Mittwoch, 8. Januar 2020

DAS GENFER GELÖBNIS

Ärzte von heute, was auch immer das heisst - denn sie können ja schon vor vierzig Jahren das Studium abgeschlossen haben und immer noch praktizieren -, legen meist nicht mehr eins zu eins den Hippokratischen Eid ab. Zumindest in der Schweiz hat der Eid meist nur noch referentiellen Charakteren. Seit Jahrzehnten wird eher das Genfer Gelöbnis verwendet - wenn überhaupt (siehe unten). Aber die Idee ist dieselbe: Kein Arzt und keine Ärztin sollte einen Patienten nur um des Geldes wegen behandeln und immer nach bestem Wissen und Gewissen.
So wurde das Genfer Gelöbnis denn auch 1948 vom Weltärztebund verabschiedet und seither mehrmals angepasst, damit der Ruf der Ärzte nach dem Geschehnissen vor allem in Deutschland während der Nazi-Zeit wieder besser würde.

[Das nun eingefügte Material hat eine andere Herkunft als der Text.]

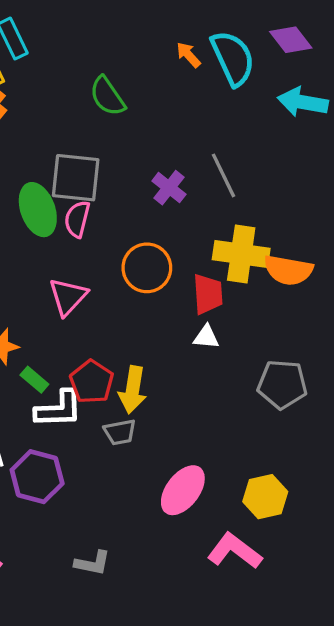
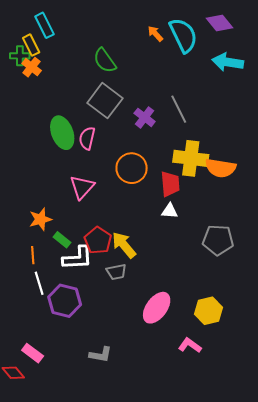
gray square: (76, 178) -> (105, 101), moved, turned 32
yellow arrow: (133, 390) -> (124, 245), turned 132
pink L-shape: (235, 551) -> (190, 345), size x0.7

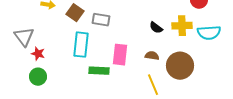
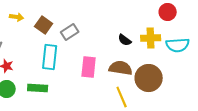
gray rectangle: (101, 20) -> (70, 32), turned -42
brown semicircle: (152, 56) -> (121, 68), size x1.6
green rectangle: (99, 71) -> (38, 88), moved

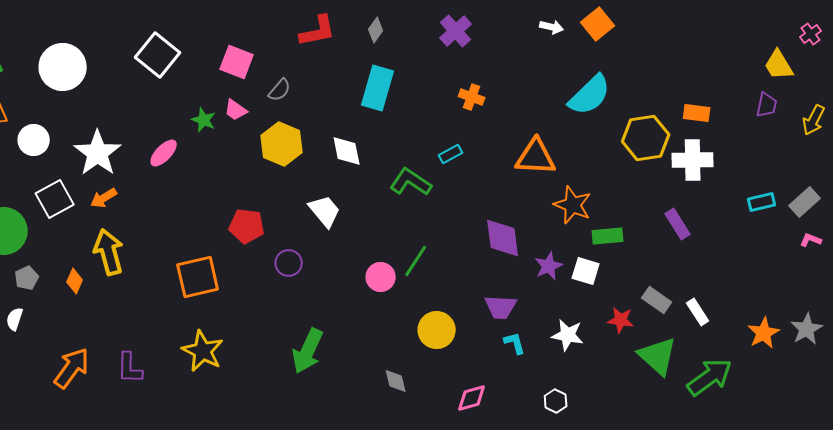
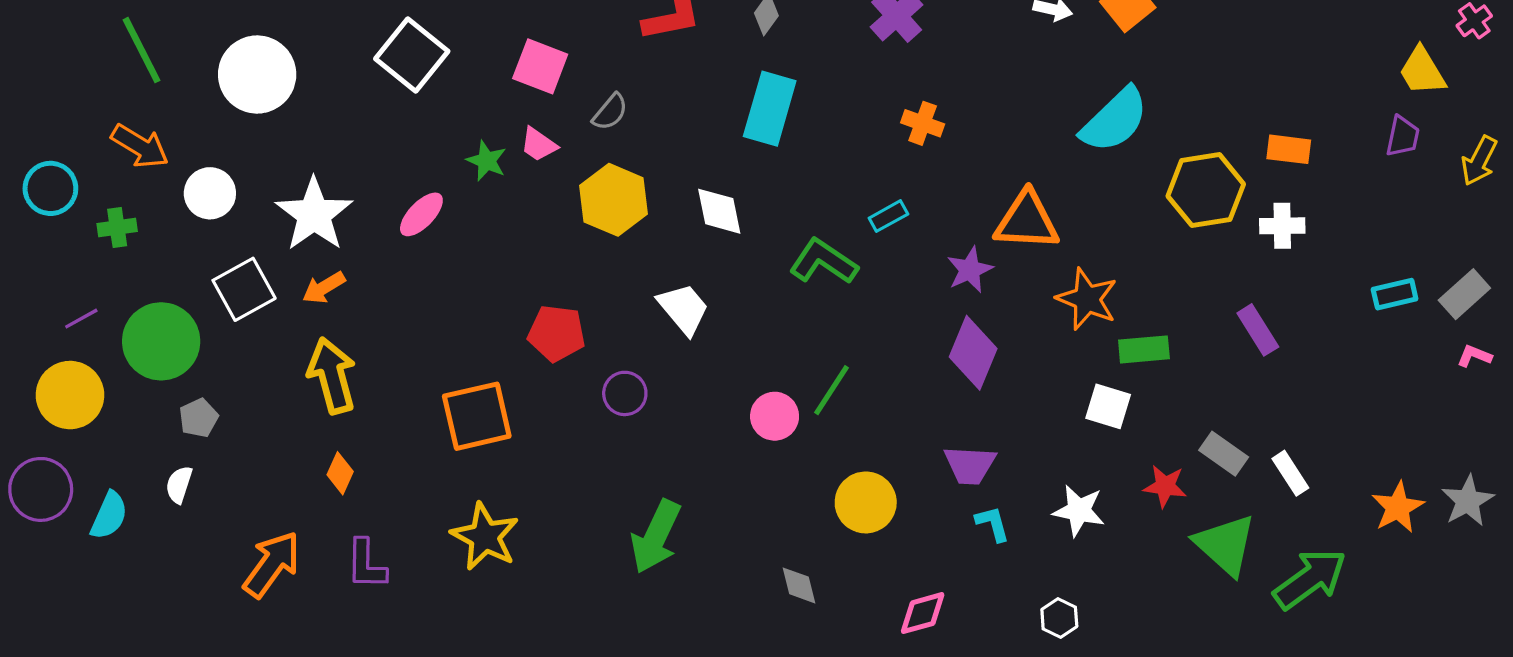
white cross: (693, 160) -> (1282, 226), size x0.7
purple diamond: (503, 238) -> (973, 353), turned 30
purple star: (549, 266) -> (970, 270), moved
orange diamond: (75, 281) -> (340, 473), moved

Hatten doch dort etliche Ärzte grausame Experimente in Konzentrationslagern vorgenommen.
Wichtig im Genfer Gelöbnis ist die Autonomie des Patienten. Kein Patient sollte zu einer Operation überredet werden, sondern ihm sollten die Fakten erklärt werden, aufgrund derer er sich dann entscheiden kann, ob er operieren lassen wolle oder eben nicht.
Schon dieser Teil wird bei Vasektomien meist nicht befolgt. Schweizer Ärzte müssen eine Komplikation, die laut irgendeiner Studie weltweit nicht mehr als zu 1 Prozent vorkommt, dem Patienten nicht offenlegen. Doch es wird immer Ärzte geben, die Studien so publizieren, dass die Komplikation höchstens 1 Prozent erwähnt. Ein Schweizer Urologe darf sich dann darauf berufen und muss nicht sagen, dass das Vorkommen des Post-Vasektomie-Schmerz-Syndroms bei der weltweit solidesten Studie als mit fast 15 Prozent erkannt wurde. Diese Studie findet man unter anderem hier: https://onlinelibrary.wiley.com/doi/full/10.1111/j.1464-410X.2007.07128.x 
Aber es kommt noch schlimmer: In der Schweiz ist das Genfer Gelöbnis nicht mal Pflicht. Wir leben offenbar in einem Land, das die Ärzte selbst entscheiden lässt, was wichtig ist und was nicht! In vielen anderen Berufen - als Lehrer, Polizist und Kindesbetreuer - wird man zur ethischen Haltung ermahnt. Aber Ärzte können ziemlich frei entscheiden, was sie tun und lassen wollen. Vielleicht werden daher in der Schweiz von 5000 Fällen, in denen Patienten einen Arzt jährlich anklagen, nur 4-5 Fälle zugunsten des Patienten entschieden (Zahl des Kassensturzes). Also diese Zahl MUSS doch nachdenklich machen!